BRIEF -> An exact copy of all the data is the expected answer.

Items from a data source
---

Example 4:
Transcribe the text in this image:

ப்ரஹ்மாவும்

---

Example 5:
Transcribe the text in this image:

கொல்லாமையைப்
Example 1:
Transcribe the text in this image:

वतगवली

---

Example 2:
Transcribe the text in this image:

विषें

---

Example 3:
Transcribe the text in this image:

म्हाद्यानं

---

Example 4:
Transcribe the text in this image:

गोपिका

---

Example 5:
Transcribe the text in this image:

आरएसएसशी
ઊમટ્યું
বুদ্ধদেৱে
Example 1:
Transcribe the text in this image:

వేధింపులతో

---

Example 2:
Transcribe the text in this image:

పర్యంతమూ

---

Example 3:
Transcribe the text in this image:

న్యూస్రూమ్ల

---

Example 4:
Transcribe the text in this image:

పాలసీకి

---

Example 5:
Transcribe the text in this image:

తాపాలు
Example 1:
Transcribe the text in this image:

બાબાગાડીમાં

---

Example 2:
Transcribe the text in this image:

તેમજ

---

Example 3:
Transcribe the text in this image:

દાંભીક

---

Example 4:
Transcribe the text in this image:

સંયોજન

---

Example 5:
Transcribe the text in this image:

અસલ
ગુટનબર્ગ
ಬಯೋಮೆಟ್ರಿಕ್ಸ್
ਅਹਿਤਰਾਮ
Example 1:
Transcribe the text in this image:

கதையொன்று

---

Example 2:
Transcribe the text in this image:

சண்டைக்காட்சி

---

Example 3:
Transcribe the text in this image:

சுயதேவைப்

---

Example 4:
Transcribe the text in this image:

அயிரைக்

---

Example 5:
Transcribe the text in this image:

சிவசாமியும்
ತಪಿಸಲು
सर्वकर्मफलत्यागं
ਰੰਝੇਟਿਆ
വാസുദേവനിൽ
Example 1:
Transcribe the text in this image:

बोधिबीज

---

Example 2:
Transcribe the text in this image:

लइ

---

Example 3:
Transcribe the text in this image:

PROBLEM SOLUTION ->
---

Example 4:
Transcribe the text in this image:

ப்ரஹ்மாவும்

---

Example 5:
Transcribe the text in this image:

கொல்லாமையைப்
Example 1:
Transcribe the text in this image:

वतगवली

---

Example 2:
Transcribe the text in this image:

विषें

---

Example 3:
Transcribe the text in this image:

म्हाद्यानं

---

Example 4:
Transcribe the text in this image:

गोपिका

---

Example 5:
Transcribe the text in this image:

आरएसएसशी
ઊમટ્યું
বুদ্ধদেৱে
Example 1:
Transcribe the text in this image:

వేధింపులతో

---

Example 2:
Transcribe the text in this image:

పర్యంతమూ

---

Example 3:
Transcribe the text in this image:

న్యూస్రూమ్ల

---

Example 4:
Transcribe the text in this image:

పాలసీకి

---

Example 5:
Transcribe the text in this image:

తాపాలు
Example 1:
Transcribe the text in this image:

બાબાગાડીમાં

---

Example 2:
Transcribe the text in this image:

તેમજ

---

Example 3:
Transcribe the text in this image:

દાંભીક

---

Example 4:
Transcribe the text in this image:

સંયોજન

---

Example 5:
Transcribe the text in this image:

અસલ
ગુટનબર્ગ
ಬಯೋಮೆಟ್ರಿಕ್ಸ್
ਅਹਿਤਰਾਮ
Example 1:
Transcribe the text in this image:

கதையொன்று

---

Example 2:
Transcribe the text in this image:

சண்டைக்காட்சி

---

Example 3:
Transcribe the text in this image:

சுயதேவைப்

---

Example 4:
Transcribe the text in this image:

அயிரைக்

---

Example 5:
Transcribe the text in this image:

சிவசாமியும்
ತಪಿಸಲು
सर्वकर्मफलत्यागं
ਰੰਝੇਟਿਆ
വാസുദേവനിൽ
Example 1:
Transcribe the text in this image:

बोधिबीज

---

Example 2:
Transcribe the text in this image:

लइ

---

Example 3:
Transcribe the text in this image:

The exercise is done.